En España, al margen de la correspondiente reforma del Código Penal en el año 2010, que introdujo un nuevo precepto, el artículo 177 bis, en el que se tipifica de forma autónoma el delito de trata de personas y la reforma de la Ley de extranjería, en 2009 y 2011, que estableció un régimen especial para las víctimas de este delito (art. 59 bis); mínimas son las actuaciones adoptadas en aspectos preventivos y de carácter procesal. Así como inexistente es el establecimiento de mecanismos especiales de protección de las víctimas menores de edad. La actuación del Estado, como suele ser habitual, parece haberse centrado en la mera tipificación del delito y en la reforma de la legislación de extranjería para introducir un régimen especial para las víctimas, que si bien formalmente parece cumplir los estándares internacionales, su eficacia en algunos aspectos parece discutible, a la luz del reciente Informe de la Defensora del Pueblo La trata de seres humanos en España: víctimas invisibles. No es que estos mecanismos no sean fundamentales para luchar contra la trata de personas, pero sí, que son claramente insuficientes.

Todavía son muchas las obligaciones que le quedan por cumplir al Estado español, dirigidas a implementar todos los mecanismos de protección dirigidos a las víctimas de trata de seres humanos a los que está obligado. Estas deficiencias, no siempre normativas, obligan a analizar las medidas ya adoptadas y, sobretodo, su eficacia.

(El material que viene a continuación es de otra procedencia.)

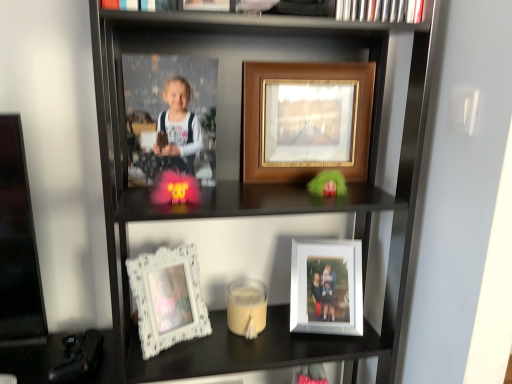
Question: Does white ornate frame at lower left, the 3th picture frame when ordered from right to left, appear on the left side of wooden framed photo at center, the 2th picture frame when ordered from right to left?

Choices:
 (A) no
 (B) yes

Answer: (B)

Question: Is white ornate frame at lower left, the first picture frame in the left-to-right sequence, located outside wooden framed photo at center, placed as the 1th picture frame when sorted from top to bottom?

Choices:
 (A) no
 (B) yes

Answer: (B)

Question: Can you confirm if white ornate frame at lower left, which is the first picture frame from bottom to top, is smaller than wooden framed photo at center, the 2th picture frame when ordered from right to left?

Choices:
 (A) yes
 (B) no

Answer: (A)

Question: Does white ornate frame at lower left, which is the first picture frame from bottom to top, have a greater height compared to wooden framed photo at center, marked as the third picture frame in a bottom-to-top arrangement?

Choices:
 (A) no
 (B) yes

Answer: (A)

Question: Is white ornate frame at lower left, which is the 3th picture frame from top to bottom, bigger than wooden framed photo at center, marked as the second picture frame in a left-to-right arrangement?

Choices:
 (A) yes
 (B) no

Answer: (B)

Question: Considering the positions of matte black book at upper center and white ornate frame at lower left, the first picture frame in the left-to-right sequence, in the image, is matte black book at upper center bigger or smaller than white ornate frame at lower left, the first picture frame in the left-to-right sequence,?

Choices:
 (A) big
 (B) small

Answer: (B)

Question: From the image's perspective, relative to white ornate frame at lower left, which is the 3th picture frame from top to bottom, is matte black book at upper center above or below?

Choices:
 (A) above
 (B) below

Answer: (A)

Question: Is point (369, 13) positioned closer to the camera than point (150, 334)?

Choices:
 (A) farther
 (B) closer

Answer: (B)

Question: In terms of height, does matte black book at upper center look taller or shorter compared to white ornate frame at lower left, the 3th picture frame when ordered from right to left?

Choices:
 (A) short
 (B) tall

Answer: (A)

Question: Considering the positions of wooden framed picture at upper center and white matte candle at center in the image, is wooden framed picture at upper center taller or shorter than white matte candle at center?

Choices:
 (A) short
 (B) tall

Answer: (B)

Question: Is wooden framed picture at upper center bigger or smaller than white matte candle at center?

Choices:
 (A) small
 (B) big

Answer: (B)

Question: Is wooden framed picture at upper center wider or thinner than white matte candle at center?

Choices:
 (A) wide
 (B) thin

Answer: (A)

Question: Is point (160, 44) positioned closer to the camera than point (247, 336)?

Choices:
 (A) closer
 (B) farther

Answer: (A)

La aprobación, el 12 de diciembre de 2008, del Plan Integral de Lucha contra la Trata de Seres Humanos con Fines de Explotación Sexual, en el que se planteaba, en ámbitos muy diversos, las acciones a realizar, entre ellas la reforma de importantes leyes para garantizar la asistencia social y jurídica de las víctimas, se ha mostrado claramente insuficiente. El ámbito de aplicación de este Plan se reduce a la trata de personas con fines de explotación sexual, obviando otros fines de la trata como la explotación laboral, la mendicidad o la extracción de órganos. Y, lo que es peor, la falta de aplicación de muchas de sus disposiciones lo ha convertido en una mera declaración de principios y objetivos. No se ha procedido a la reforma de la Ley de testigos protegidos ni a su desarrollo reglamentario, para otorgar una protección real a las víctimas que deciden testificar en el proceso penal; ni siquiera cuando la propia Fiscalía General del Estado en su memoria de 2012 la califica como “patentemente deficiente e incluso contraproducente”. Tampoco se ha modificado la Ley 35/1995 o su Reglamento, el Real Decreto 783/1997, de 23 de mayo, sobre Ayudas a las Víctimas de Delitos Violentos y contra la Libertad Sexual, que impide a las víctimas de trata en situación irregular acceder a estas ayudas, ni se ha creado el Fondo de bienes decomisados procedentes del delito de trata de seres humanos. 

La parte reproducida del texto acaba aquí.